The Manitoba Real Estate Association has launched a new online platform, The Complaints and Inquiries Database for Real Estate in Canada (CIDREC).
“Without the ability to collect and analyze information related to complaints and inquiries from members and the public, associations have a restricted view of their members’ professional context. CIDREC provides the clarity required to effectively develop core services aimed at improving members’ competency and effectiveness in their real estate businesses,” says the association.
“What this tool aims to do is collect and provide real-time and real-world data to enable associations to accelerate the professionalism of the industry through core services like education, advocacy, MLS and other member services,” says David Salvatore, MREA’s CEO. “It identifies gaps in knowledge and areas where programs need to address those needs.
“For example, using the example of education, MREA takes a lot of phone calls from members and the public on a variety of subjects dealing with legislation, regulation, the Realtor Code and industry practices,” he says. By collecting the information, CIDREC “really highlights where members may be falling down or more information is needed. Then we can take (that information) and develop customized and tailored education programs around it.”
Salvatore says the platform allows the association to align member and public expectations and needs with service delivery.
MREA believes that the database will be beneficial to similar associations, so it is offering CIDREC to real estate associations across Canada.
“The neat thing about this software is that through data sharing agreements, we can share some aspects of the data with our local boards and they can share back with us so we can create a provincial picture,” says Salvatore. “We can also create a national picture and that’s the long-term vision for this. Hopefully, we’ll have boards from across the country on the system, sharing information about things like the Realtor Code, about national legislation, and we’ll have a really good picture about what’s happening right across Canada . . . It’s really designed to be not only a tool that can be used at the local and regional level but could be used at the national level as well.”
The association worked with Online Business Systems, a software developer in Manitoba, on the project.
“They developed a very intuitive, user-friendly model,” says Salvatore. “We feel that this is going to help drive the future of education and service delivery because it really does put associations in the driver’s seat.”
He says the system will also help with MREA’s advocacy efforts.

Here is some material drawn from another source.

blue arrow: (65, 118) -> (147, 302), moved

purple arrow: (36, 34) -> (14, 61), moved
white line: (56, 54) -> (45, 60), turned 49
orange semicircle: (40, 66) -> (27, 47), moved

“CIDREC will give us the ability to find out the trends in the industry. If we’re seeing a piece of legislation or a regulation and it’s not aligning with what is actually going on in practice, we’ll have the data to be able to go and have those conversations, because we take so many calls from the public, (and) we take so many calls from members,” he says.
Cameron Burt, product lead, says the heart behind the system is the data entry, which is fast and simple.
“This is really an effective tool for any communications department as well,” he says.
MREA board chair Glen Tosh, who is also past president of the association, says CIDREC will allow the board and its committees to make data-based decisions.